++++ Source material ++++

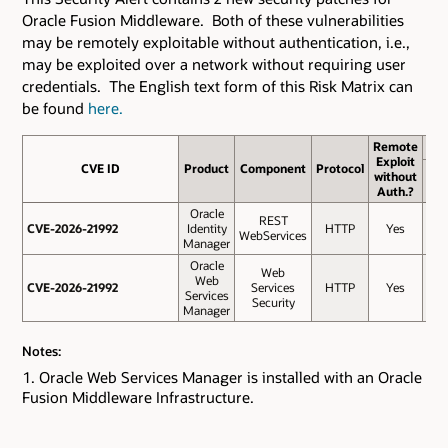
Oracle Fusion Middleware. Both of these vulnerabilities
may be remotely exploitable without authentication, i.e.,
may be exploited over a network without requiring user
credentials. The English text form of this Risk Matrix can
be found
here.
Remote
Exploit
CVE ID
CVE ID
Product
Component
Protocol
Ba
without
Sco
Auth.?
Oracle
REST
CVE-2026-21992
CVE-2026-21992
Identity
HTTP
Yes
9.
WebServices
Manager
Oracle
Web
Web
CVE-2026-21992
CVE-2026-21992
Services
HTTP
Yes
9.
Services
Security
Manager
Notes:
Oracle Web Services Manager is installed with an Oracle
Fusion Middleware Infrastructure.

++++

_Task goal_
Repeat the listing above exactly, with no pictures.

_Completed exercise_
Oracle Fusion Middleware. Both of these vulnerabilities
may be remotely exploitable without authentication, i.e.,
may be exploited over a network without requiring user
credentials. The English text form of this Risk Matrix can
be found
here.
Remote
Exploit
CVE ID
CVE ID
Product
Component
Protocol
Ba
without
Sco
Auth.?
Oracle
REST
CVE-2026-21992
CVE-2026-21992
Identity
HTTP
Yes
9.
WebServices
Manager
Oracle
Web
Web
CVE-2026-21992
CVE-2026-21992
Services
HTTP
Yes
9.
Services
Security
Manager
Notes:
Oracle Web Services Manager is installed with an Oracle
Fusion Middleware Infrastructure.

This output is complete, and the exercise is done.